• EXTRACTED TEXT:
● ● ● ●

Id., quoting Foley, supra.
“Under Strickland it is not enough [for a showing of actual
prejudice] that counsel erred and Appellant's trial reached an
unfavorable result.
Instead, Appellant must demonstrate that,
absent counsel's errors, there exists a ‘reasonable probability’
the jury would have reached a different verdict.”
Bowling v.
Commonwealth, 981 S.W.2d 545, 551 (Ky. 1998), citing Strickland,
466 U.S. at 694, 104 S.Ct. at 2068.
Furthermore, showing that
“the error by counsel had some conceivable effect on the outcome
-7-
of the proceeding” is not enough to satisfy the requirements of
Strickland.
Sanders v. Commonwealth, 89 S.W.3d 380, 386 (Ky.
2002), citing Strickland, supra.
Moreover, “[i]n considering ineffective assistance,
the reviewing court must focus on the totality of evidence
before the judge or jury and assess the overall performance of
counsel throughout the case in order to determine whether the
identified acts or omissions overcome the presumption that
counsel rendered reasonable professional assistance.”

● ● ● ●

• DATA:
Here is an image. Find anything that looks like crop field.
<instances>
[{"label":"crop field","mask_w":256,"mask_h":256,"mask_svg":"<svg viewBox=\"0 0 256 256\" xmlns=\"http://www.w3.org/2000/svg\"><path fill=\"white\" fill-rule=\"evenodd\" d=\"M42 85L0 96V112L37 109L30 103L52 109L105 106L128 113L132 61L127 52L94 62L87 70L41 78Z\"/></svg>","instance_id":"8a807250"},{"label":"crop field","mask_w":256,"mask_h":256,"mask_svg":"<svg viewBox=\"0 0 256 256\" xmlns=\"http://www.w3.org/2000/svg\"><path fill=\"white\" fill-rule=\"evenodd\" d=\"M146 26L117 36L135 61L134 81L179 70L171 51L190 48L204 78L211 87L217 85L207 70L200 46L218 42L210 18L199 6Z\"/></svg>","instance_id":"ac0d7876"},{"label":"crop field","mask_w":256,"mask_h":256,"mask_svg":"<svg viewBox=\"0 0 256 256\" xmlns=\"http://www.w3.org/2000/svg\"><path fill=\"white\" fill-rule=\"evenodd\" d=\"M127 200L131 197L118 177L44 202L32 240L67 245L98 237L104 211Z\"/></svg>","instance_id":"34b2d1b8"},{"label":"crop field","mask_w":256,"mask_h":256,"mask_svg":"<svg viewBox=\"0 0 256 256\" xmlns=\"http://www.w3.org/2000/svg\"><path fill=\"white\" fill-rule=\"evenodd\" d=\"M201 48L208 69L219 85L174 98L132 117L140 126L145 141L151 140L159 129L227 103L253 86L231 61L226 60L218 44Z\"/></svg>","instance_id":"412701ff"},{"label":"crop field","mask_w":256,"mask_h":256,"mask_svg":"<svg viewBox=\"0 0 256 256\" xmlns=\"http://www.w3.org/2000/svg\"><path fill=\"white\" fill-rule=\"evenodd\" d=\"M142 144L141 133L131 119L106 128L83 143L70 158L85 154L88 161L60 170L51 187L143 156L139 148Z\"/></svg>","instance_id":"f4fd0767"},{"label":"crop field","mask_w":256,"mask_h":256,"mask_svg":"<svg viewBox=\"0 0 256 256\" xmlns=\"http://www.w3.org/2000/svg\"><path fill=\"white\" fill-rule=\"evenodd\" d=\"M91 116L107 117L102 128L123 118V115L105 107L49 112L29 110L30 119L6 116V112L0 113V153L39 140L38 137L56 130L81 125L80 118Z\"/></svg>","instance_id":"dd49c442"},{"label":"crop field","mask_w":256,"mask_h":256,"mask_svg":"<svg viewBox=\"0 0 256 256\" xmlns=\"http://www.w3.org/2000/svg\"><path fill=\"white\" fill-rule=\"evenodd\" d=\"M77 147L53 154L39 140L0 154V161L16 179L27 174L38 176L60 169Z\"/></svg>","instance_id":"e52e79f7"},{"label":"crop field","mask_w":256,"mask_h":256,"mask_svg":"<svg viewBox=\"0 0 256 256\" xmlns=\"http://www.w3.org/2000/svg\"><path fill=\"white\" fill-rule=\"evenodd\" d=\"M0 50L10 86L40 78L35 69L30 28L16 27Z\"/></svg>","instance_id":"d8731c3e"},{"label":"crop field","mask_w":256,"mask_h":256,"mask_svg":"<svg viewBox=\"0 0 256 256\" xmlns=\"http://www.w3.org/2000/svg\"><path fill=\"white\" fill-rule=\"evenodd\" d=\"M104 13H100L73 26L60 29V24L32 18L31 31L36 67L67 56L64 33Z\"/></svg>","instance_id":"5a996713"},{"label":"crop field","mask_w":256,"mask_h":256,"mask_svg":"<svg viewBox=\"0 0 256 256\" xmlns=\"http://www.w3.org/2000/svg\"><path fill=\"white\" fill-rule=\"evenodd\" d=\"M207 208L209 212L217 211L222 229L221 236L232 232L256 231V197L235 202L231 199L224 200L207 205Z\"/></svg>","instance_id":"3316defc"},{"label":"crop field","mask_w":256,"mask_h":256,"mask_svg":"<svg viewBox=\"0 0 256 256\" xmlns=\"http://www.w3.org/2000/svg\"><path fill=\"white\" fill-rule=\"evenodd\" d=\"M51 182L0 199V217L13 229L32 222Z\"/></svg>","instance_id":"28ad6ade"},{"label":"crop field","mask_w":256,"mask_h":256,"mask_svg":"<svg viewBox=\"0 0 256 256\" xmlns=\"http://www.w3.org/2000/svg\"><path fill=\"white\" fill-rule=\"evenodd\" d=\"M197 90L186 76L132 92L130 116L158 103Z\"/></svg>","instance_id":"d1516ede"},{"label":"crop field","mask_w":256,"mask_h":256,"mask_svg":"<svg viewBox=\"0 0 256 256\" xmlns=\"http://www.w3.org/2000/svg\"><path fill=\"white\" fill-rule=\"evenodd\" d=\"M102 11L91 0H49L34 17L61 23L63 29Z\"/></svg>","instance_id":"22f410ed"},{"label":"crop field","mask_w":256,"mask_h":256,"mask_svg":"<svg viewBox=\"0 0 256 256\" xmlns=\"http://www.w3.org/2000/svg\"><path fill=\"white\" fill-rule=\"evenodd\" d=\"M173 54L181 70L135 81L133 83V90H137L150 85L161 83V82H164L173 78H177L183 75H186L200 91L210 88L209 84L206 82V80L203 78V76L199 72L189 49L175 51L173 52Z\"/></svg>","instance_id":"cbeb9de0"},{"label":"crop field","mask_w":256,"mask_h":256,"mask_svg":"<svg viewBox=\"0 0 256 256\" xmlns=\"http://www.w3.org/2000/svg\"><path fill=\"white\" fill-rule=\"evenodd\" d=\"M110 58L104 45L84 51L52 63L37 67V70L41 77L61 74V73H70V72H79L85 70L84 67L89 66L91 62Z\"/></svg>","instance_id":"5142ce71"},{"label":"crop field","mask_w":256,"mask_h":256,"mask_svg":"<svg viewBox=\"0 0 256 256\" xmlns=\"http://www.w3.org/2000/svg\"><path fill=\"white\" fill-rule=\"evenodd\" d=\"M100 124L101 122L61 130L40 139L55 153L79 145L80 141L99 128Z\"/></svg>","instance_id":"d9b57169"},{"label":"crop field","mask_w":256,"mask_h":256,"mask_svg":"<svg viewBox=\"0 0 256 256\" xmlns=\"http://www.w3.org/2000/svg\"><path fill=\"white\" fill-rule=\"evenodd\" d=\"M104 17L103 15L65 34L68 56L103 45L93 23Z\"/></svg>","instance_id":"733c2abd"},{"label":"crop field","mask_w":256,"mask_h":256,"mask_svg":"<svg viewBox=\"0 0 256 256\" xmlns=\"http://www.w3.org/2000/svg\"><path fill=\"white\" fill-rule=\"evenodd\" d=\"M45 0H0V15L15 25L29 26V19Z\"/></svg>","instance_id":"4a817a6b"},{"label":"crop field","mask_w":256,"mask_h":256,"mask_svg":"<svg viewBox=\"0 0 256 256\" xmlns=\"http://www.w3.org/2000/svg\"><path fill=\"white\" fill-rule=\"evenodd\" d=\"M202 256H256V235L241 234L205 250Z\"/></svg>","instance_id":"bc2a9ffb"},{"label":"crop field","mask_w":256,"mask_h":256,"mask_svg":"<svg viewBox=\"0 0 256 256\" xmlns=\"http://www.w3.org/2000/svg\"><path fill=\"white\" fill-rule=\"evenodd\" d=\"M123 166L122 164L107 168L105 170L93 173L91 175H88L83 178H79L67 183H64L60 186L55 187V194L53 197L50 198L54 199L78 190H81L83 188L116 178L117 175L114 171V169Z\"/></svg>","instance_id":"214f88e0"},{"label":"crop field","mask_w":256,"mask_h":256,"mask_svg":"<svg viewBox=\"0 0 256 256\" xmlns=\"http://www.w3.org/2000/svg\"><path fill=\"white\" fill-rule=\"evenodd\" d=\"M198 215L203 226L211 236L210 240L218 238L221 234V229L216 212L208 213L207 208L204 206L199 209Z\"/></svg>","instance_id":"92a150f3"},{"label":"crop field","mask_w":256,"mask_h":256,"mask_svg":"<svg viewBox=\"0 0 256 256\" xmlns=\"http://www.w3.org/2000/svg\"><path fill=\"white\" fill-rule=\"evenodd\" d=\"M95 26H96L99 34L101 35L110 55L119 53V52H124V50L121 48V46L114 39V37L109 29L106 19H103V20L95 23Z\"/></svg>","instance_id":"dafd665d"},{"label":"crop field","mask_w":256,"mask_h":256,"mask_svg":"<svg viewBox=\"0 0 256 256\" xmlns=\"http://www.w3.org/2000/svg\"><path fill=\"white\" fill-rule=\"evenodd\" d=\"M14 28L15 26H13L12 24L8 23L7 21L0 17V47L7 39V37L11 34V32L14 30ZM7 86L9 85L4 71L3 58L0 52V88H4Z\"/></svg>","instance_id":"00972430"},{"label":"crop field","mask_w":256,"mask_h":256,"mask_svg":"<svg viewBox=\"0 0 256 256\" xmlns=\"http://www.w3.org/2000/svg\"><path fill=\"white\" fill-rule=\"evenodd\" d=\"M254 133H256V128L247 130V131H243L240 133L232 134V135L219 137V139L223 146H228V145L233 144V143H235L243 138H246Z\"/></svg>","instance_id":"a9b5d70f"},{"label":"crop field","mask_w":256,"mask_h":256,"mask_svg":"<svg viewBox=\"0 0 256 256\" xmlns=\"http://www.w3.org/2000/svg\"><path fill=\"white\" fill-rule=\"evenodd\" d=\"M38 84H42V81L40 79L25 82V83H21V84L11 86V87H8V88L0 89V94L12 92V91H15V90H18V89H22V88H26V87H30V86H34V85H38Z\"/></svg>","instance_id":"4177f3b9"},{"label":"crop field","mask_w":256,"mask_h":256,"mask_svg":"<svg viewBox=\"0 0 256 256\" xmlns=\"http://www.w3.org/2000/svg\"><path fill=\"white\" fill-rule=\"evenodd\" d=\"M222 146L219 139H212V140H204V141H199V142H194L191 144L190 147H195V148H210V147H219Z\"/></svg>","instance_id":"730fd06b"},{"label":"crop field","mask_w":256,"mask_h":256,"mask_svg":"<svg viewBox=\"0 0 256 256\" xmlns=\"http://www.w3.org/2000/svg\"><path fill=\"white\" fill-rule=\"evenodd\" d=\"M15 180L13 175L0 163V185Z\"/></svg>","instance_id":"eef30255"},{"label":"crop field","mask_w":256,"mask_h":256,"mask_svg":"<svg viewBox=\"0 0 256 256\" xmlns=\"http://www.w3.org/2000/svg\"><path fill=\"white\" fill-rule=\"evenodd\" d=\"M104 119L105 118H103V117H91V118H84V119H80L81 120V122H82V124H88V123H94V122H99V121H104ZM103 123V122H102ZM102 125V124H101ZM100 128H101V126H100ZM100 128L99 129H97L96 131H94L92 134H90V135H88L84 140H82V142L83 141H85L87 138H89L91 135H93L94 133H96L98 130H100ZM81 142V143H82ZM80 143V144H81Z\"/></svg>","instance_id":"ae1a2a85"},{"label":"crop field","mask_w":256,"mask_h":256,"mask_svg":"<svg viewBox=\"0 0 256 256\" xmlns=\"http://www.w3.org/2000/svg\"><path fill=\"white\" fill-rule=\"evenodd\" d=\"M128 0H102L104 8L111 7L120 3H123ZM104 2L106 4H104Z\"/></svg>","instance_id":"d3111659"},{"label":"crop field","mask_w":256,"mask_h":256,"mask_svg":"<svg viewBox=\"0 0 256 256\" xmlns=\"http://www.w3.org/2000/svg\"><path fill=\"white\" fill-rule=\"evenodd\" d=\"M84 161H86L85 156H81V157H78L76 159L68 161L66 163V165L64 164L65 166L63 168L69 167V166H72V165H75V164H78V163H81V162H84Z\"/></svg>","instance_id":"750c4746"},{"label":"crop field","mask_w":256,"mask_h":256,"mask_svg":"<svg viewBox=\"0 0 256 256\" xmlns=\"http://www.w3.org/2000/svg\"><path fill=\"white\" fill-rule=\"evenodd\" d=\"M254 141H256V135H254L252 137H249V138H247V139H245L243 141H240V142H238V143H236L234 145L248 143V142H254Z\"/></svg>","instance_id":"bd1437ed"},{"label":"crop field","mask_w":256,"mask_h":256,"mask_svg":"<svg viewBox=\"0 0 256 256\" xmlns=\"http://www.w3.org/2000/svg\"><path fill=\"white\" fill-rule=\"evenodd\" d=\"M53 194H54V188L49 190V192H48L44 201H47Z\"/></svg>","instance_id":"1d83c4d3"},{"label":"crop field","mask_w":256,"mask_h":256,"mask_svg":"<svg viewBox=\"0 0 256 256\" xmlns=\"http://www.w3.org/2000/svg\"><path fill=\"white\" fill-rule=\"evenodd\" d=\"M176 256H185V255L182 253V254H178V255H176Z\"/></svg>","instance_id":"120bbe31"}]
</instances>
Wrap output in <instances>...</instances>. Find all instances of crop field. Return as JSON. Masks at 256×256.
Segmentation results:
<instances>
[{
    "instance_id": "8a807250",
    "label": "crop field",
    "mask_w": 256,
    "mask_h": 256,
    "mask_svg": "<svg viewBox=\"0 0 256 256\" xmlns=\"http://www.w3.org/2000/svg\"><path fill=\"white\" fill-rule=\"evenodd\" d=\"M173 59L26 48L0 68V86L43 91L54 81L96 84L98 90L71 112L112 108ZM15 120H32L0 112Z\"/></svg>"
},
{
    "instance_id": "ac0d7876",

● ● ● ●

• TASK: Reproduce the legal passage above on the Strickland prejudice standard word for word, from start to finish.

• OUTPUT OF THE EXERCISE:
Id., quoting Foley, supra.
“Under Strickland it is not enough [for a showing of actual
prejudice] that counsel erred and Appellant's trial reached an
unfavorable result.
Instead, Appellant must demonstrate that,
absent counsel's errors, there exists a ‘reasonable probability’
the jury would have reached a different verdict.”
Bowling v.
Commonwealth, 981 S.W.2d 545, 551 (Ky. 1998), citing Strickland,
466 U.S. at 694, 104 S.Ct. at 2068.
Furthermore, showing that
“the error by counsel had some conceivable effect on the outcome
-7-
of the proceeding” is not enough to satisfy the requirements of
Strickland.
Sanders v. Commonwealth, 89 S.W.3d 380, 386 (Ky.
2002), citing Strickland, supra.
Moreover, “[i]n considering ineffective assistance,
the reviewing court must focus on the totality of evidence
before the judge or jury and assess the overall performance of
counsel throughout the case in order to determine whether the
identified acts or omissions overcome the presumption that
counsel rendered reasonable professional assistance.”